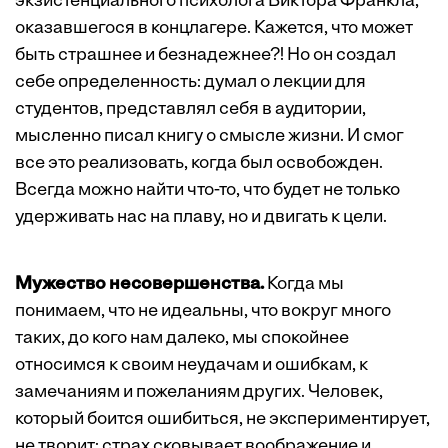
экзистенциального психолога Виктора Франкла,
оказавшегося в концлагере. Кажется, что может
быть страшнее и безнадежнее?! Но он создал
себе определенность: думал о лекции для
студентов, представлял себя в аудитории,
мысленно писал книгу о смысле жизни. И смог
все это реализовать, когда был освобожден.
Всегда можно найти что-то, что будет не только
удерживать нас на плаву, но и двигать к цели.
Мужество несовершенства.
Когда мы
понимаем, что не идеальны, что вокруг много
таких, до кого нам далеко, мы спокойнее
относимся к своим неудачам и ошибкам, к
замечаниям и пожеланиям других. Человек,
который боится ошибиться, не экспериментирует,
не творит: страх сковывает воображение и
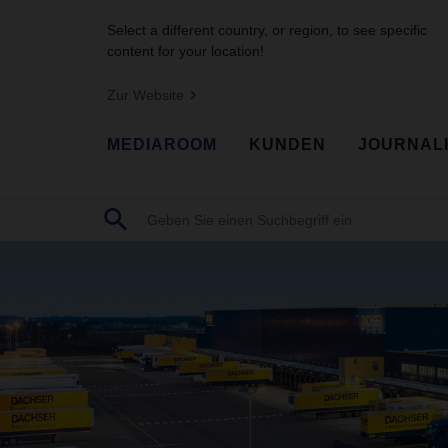
Select a different country, or region, to see specific
content for your location!
Zur Website
MEDIAROOM
KUNDEN
JOURNAL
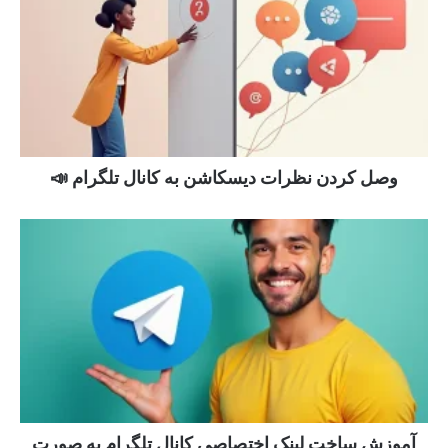
وصل کردن نظرات دیسکاشن به کانال تلگرام 📣
آموزش ساخت لینک اختصاصی کانال تلگرام به صورت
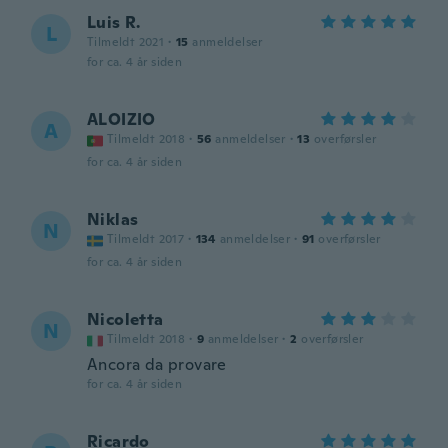
Luis R.
L
Tilmeldt 2021
·
15
anmeldelser
for ca. 4 år siden
ALOIZIO
A
Tilmeldt 2018
·
56
anmeldelser
·
13
overførsler
for ca. 4 år siden
Niklas
N
Tilmeldt 2017
·
134
anmeldelser
·
91
overførsler
for ca. 4 år siden
Nicoletta
N
Tilmeldt 2018
·
9
anmeldelser
·
2
overførsler
Ancora da provare
for ca. 4 år siden
Ricardo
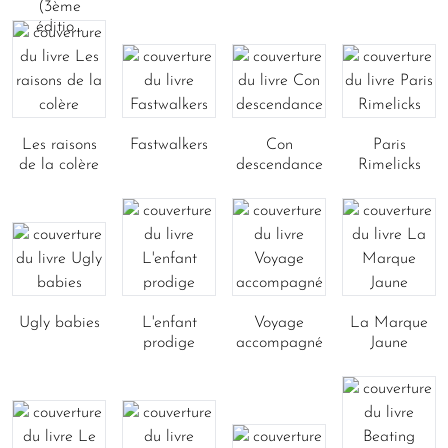
(3ème
éditio...
Les raisons
Fastwalkers
Con
Paris
de la colère
descendance
Rimelicks
Ugly babies
L'enfant
Voyage
La Marque
prodige
accompagné
Jaune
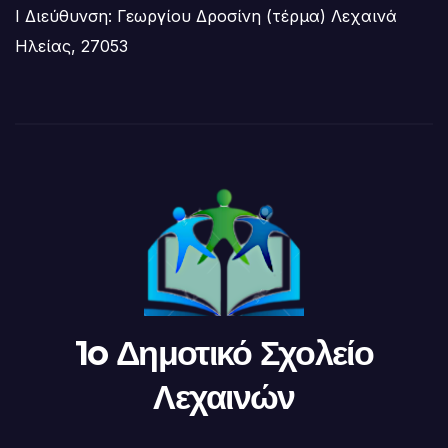
Ι Διεύθυνση: Γεωργίου Δροσίνη (τέρμα) Λεχαινά
Ηλείας, 27053
1o Δημοτικό Σχολείο
Λεχαινών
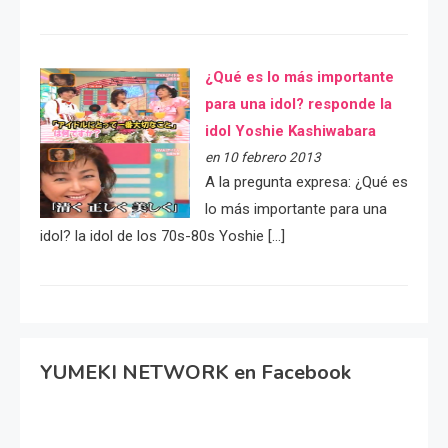
¿Qué es lo más importante
para una idol? responde la
idol Yoshie Kashiwabara
en 10 febrero 2013
A la pregunta expresa: ¿Qué es
lo más importante para una
idol? la idol de los 70s-80s Yoshie […]
YUMEKI NETWORK en Facebook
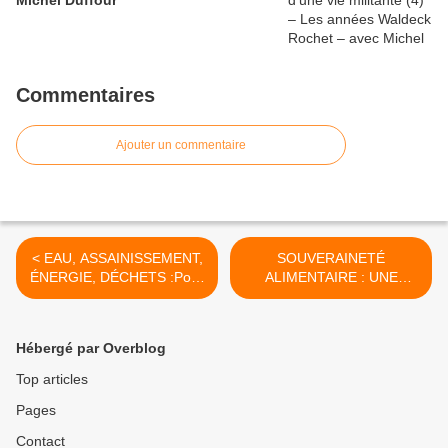
Michel Duffour
Commentaires
Ajouter un commentaire
< EAU, ASSAINISSEMENT,
SOUVERAINETÉ
ÉNERGIE, DÉCHETS :Pour
ALIMENTAIRE : UNE
la création d'un véritable
URGENCE POUR CUBA >
service public !
MOBILISATION LE 3
Hébergé par Overblog
NOVEMBRE 2020 [Appel
CGT]
Top articles
Pages
Contact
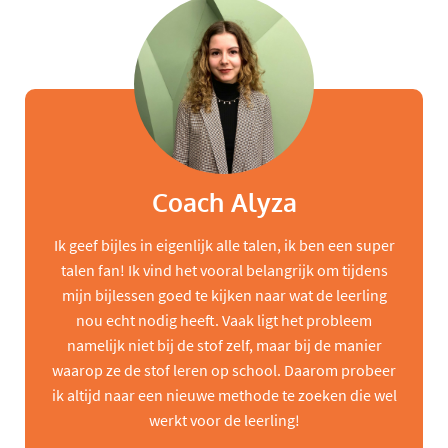
Coach Alyza
Ik geef bijles in eigenlijk alle talen, ik ben een super
talen fan! Ik vind het vooral belangrijk om tijdens
mijn bijlessen goed te kijken naar wat de leerling
nou echt nodig heeft. Vaak ligt het probleem
namelijk niet bij de stof zelf, maar bij de manier
waarop ze de stof leren op school. Daarom probeer
ik altijd naar een nieuwe methode te zoeken die wel
werkt voor de leerling!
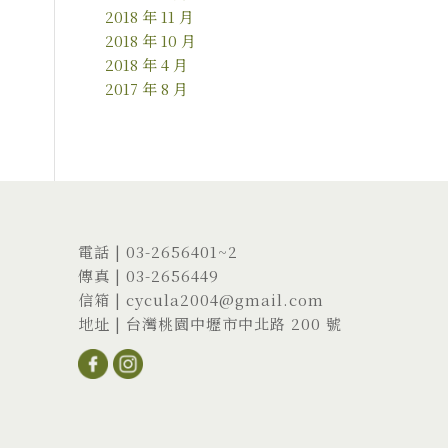
2018 年 11 月
2018 年 10 月
2018 年 4 月
2017 年 8 月
電話 |
03-2656401
~2
傳真 | 03-2656449
信箱 |
cycula2004@gmail.com
地址 |
台灣桃園中壢市中北路 200 號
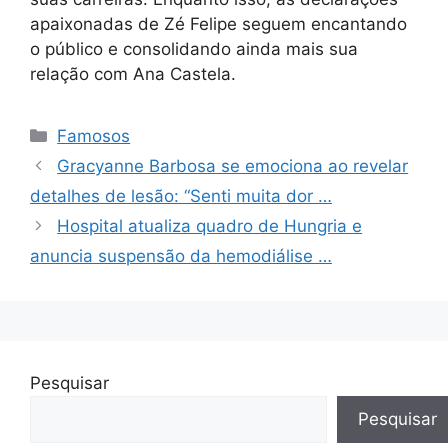
apaixonadas de Zé Felipe seguem encantando
o público e consolidando ainda mais sua
relação com Ana Castela.
Categorias
Famosos
Gracyanne Barbosa se emociona ao revelar
detalhes de lesão: “Senti muita dor …
Hospital atualiza quadro de Hungria e
anuncia suspensão da hemodiálise …
Pesquisar
Pesquisar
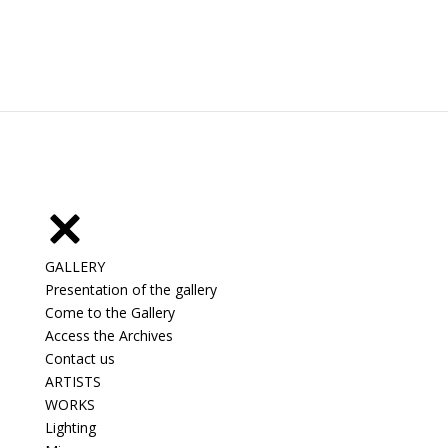
GALLERY
Presentation of the gallery
Come to the Gallery
Access the Archives
Contact us
ARTISTS
WORKS
Lighting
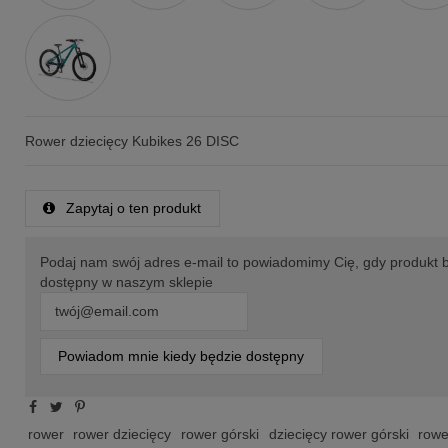
Rower dziecięcy Kubikes 26 DISC
Zapytaj o ten produkt
Podaj nam swój adres e-mail to powiadomimy Cię, gdy produkt 
dostępny w naszym sklepie
Powiadom mnie kiedy będzie dostępny
rower
rower dziecięcy
rower górski
dziecięcy rower górski
rowe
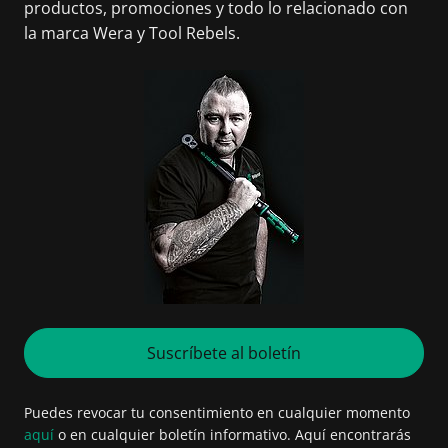
productos, promociones y todo lo relacionado con
la marca Wera y Tool Rebels.
Suscríbete al boletín
Puedes revocar tu consentimiento en cualquier momento
aquí
o en cualquier boletín informativo. Aquí encontrarás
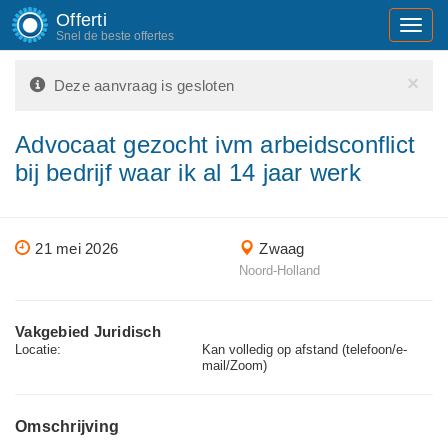
Offerti
Toggl
Snel de beste offertes
navig
×
Deze aanvraag is gesloten
Advocaat gezocht ivm arbeidsconflict
bij bedrijf waar ik al 14 jaar werk
21 mei 2026
Zwaag
Noord-Holland
Vakgebied Juridisch
Locatie:
Kan volledig op afstand (telefoon/e-
mail/Zoom)
Omschrijving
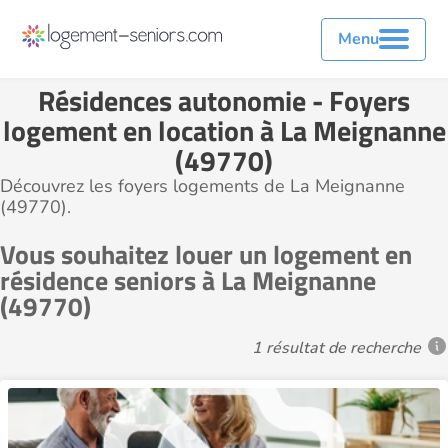
Menu
Résidences autonomie - Foyers
logement en location à La Meignanne
(49770)
Découvrez les foyers logements de La Meignanne
(49770).
Vous souhaitez louer un logement en
résidence seniors à La Meignanne
(49770)
1 résultat de recherche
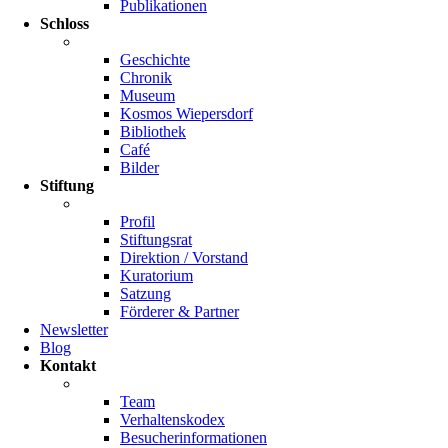
Publikationen
Schloss
Geschichte
Chronik
Museum
Kosmos Wiepersdorf
Bibliothek
Café
Bilder
Stiftung
Profil
Stiftungsrat
Direktion / Vorstand
Kuratorium
Satzung
Förderer & Partner
Newsletter
Blog
Kontakt
Team
Verhaltenskodex
Besucherinformationen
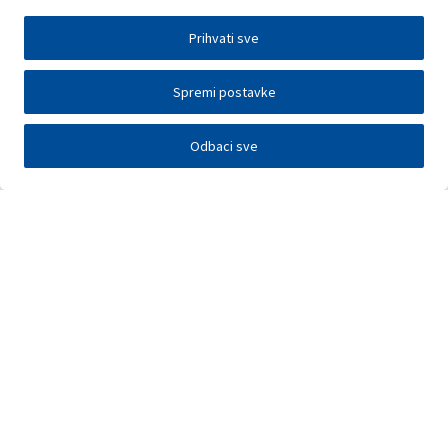
Prihvati sve
Spremi postavke
Odbaci sve
Investitori
Javna nadmetanja
E-poslovanje
Press centar
Kontakt
•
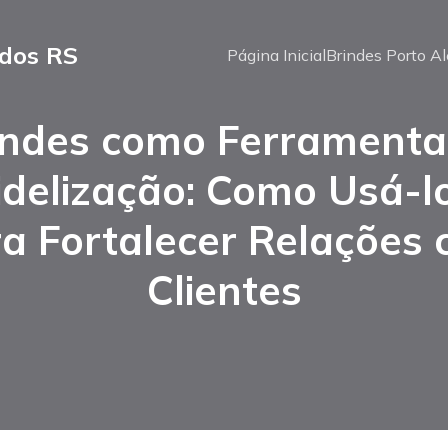
ados RS
Página Inicial
Brindes Porto Al
indes como Ferramenta
idelização: Como Usá-l
a Fortalecer Relações
Clientes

---

Go through all the records above and change every "Tilmeldt" to "Joined", keeping the rest of the text the same. Leave the pictures out of your answer.

* _Response to this task_:
экзистенциального психолога Виктора Франкла,
оказавшегося в концлагере. Кажется, что может
быть страшнее и безнадежнее?! Но он создал
себе определенность: думал о лекции для
студентов, представлял себя в аудитории,
мысленно писал книгу о смысле жизни. И смог
все это реализовать, когда был освобожден.
Всегда можно найти что-то, что будет не только
удерживать нас на плаву, но и двигать к цели.
Мужество несовершенства.
Когда мы
понимаем, что не идеальны, что вокруг много
таких, до кого нам далеко, мы спокойнее
относимся к своим неудачам и ошибкам, к
замечаниям и пожеланиям других. Человек,
который боится ошибиться, не экспериментирует,
не творит: страх сковывает воображение и
Select a different country, or region, to see specific
content for your location!
Zur Website
MEDIAROOM
KUNDEN
JOURNAL
وصل کردن نظرات دیسکاشن به کانال تلگرام 📣
آموزش ساخت لینک اختصاصی کانال تلگرام به صورت
Luis R.
L
Joined 2021
·
15
anmeldelser
for ca. 4 år siden
ALOIZIO
A
Joined 2018
·
56
anmeldelser
·
13
overførsler
for ca. 4 år siden
Niklas
N
Joined 2017
·
134
anmeldelser
·
91
overførsler
for ca. 4 år siden
Nicoletta
N
Joined 2018
·
9
anmeldelser
·
2
overførsler
Ancora da provare
for ca. 4 år siden
Ricardo
(3ème
éditio...
Les raisons
Fastwalkers
Con
Paris
de la colère
descendance
Rimelicks
Ugly babies
L'enfant
Voyage
La Marque
prodige
accompagné
Jaune
Ι Διεύθυνση: Γεωργίου Δροσίνη (τέρμα) Λεχαινά
Ηλείας, 27053
1o Δημοτικό Σχολείο
Λεχαινών
¿Qué es lo más importante
para una idol? responde la
idol Yoshie Kashiwabara
en 10 febrero 2013
A la pregunta expresa: ¿Qué es
lo más importante para una
idol? la idol de los 70s-80s Yoshie […]
YUMEKI NETWORK en Facebook
Michel Duffour
Commentaires
Ajouter un commentaire
< EAU, ASSAINISSEMENT,
SOUVERAINETÉ
ÉNERGIE, DÉCHETS :Pour
ALIMENTAIRE : UNE
la création d'un véritable
URGENCE POUR CUBA >
service public !
MOBILISATION LE 3
Hébergé par Overblog
NOVEMBRE 2020 [Appel
CGT]
Top articles
Pages
Contact
Coach Alyza
Ik geef bijles in eigenlijk alle talen, ik ben een super
talen fan! Ik vind het vooral belangrijk om tijdens
mijn bijlessen goed te kijken naar wat de leerling
nou echt nodig heeft. Vaak ligt het probleem
namelijk niet bij de stof zelf, maar bij de manier
waarop ze de stof leren op school. Daarom probeer
ik altijd naar een nieuwe methode te zoeken die wel
werkt voor de leerling!
2018 年 11 月
2018 年 10 月
2018 年 4 月
2017 年 8 月
電話 |
03-2656401
~2
傳真 | 03-2656449
信箱 |
cycula2004@gmail.com
地址 |
台灣桃園中壢市中北路 200 號
apaixonadas de Zé Felipe seguem encantando
o público e consolidando ainda mais sua
relação com Ana Castela.
Categorias
Famosos
Gracyanne Barbosa se emociona ao revelar
detalhes de lesão: “Senti muita dor …
Hospital atualiza quadro de Hungria e
anuncia suspensão da hemodiálise …
Pesquisar
Pesquisar
GALLERY
Presentation of the gallery
Come to the Gallery
Access the Archives
Contact us
ARTISTS
WORKS
Lighting
Rower dziecięcy Kubikes 26 DISC
Zapytaj o ten produkt
Podaj nam swój adres e-mail to powiadomimy Cię, gdy produkt 
dostępny w naszym sklepie
Powiadom mnie kiedy będzie dostępny
rower
rower dziecięcy
rower górski
dziecięcy rower górski
rowe
productos, promociones y todo lo relacionado con
la marca Wera y Tool Rebels.
Suscríbete al boletín
Puedes revocar tu consentimiento en cualquier momento
aquí
o en cualquier boletín informativo. Aquí encontrarás
Offerti
Toggl
Snel de beste offertes
navig
×
Deze aanvraag is gesloten
Advocaat gezocht ivm arbeidsconflict
bij bedrijf waar ik al 14 jaar werk
21 mei 2026
Zwaag
Noord-Holland
Vakgebied Juridisch
Locatie:
Kan volledig op afstand (telefoon/e-
mail/Zoom)
Omschrijving
Menu
Résidences autonomie - Foyers
logement en location à La Meignanne
(49770)
Découvrez les foyers logements de La Meignanne
(49770).
Vous souhaitez louer un logement en
résidence seniors à La Meignanne
(49770)
1 résultat de recherche
Publikationen
Schloss
Geschichte
Chronik
Museum
Kosmos Wiepersdorf
Bibliothek
Café
Bilder
Stiftung
Profil
Stiftungsrat
Direktion / Vorstand
Kuratorium
Satzung
Förderer & Partner
Newsletter
Blog
Kontakt
Team
Verhaltenskodex
Besucherinformationen
Prihvati sve
Spremi postavke
Odbaci sve
Investitori
Javna nadmetanja
E-poslovanje
Press centar
Kontakt
•
ados RS
Página Inicial
Brindes Porto Al
indes como Ferramenta
idelização: Como Usá-l
a Fortalecer Relações
Clientes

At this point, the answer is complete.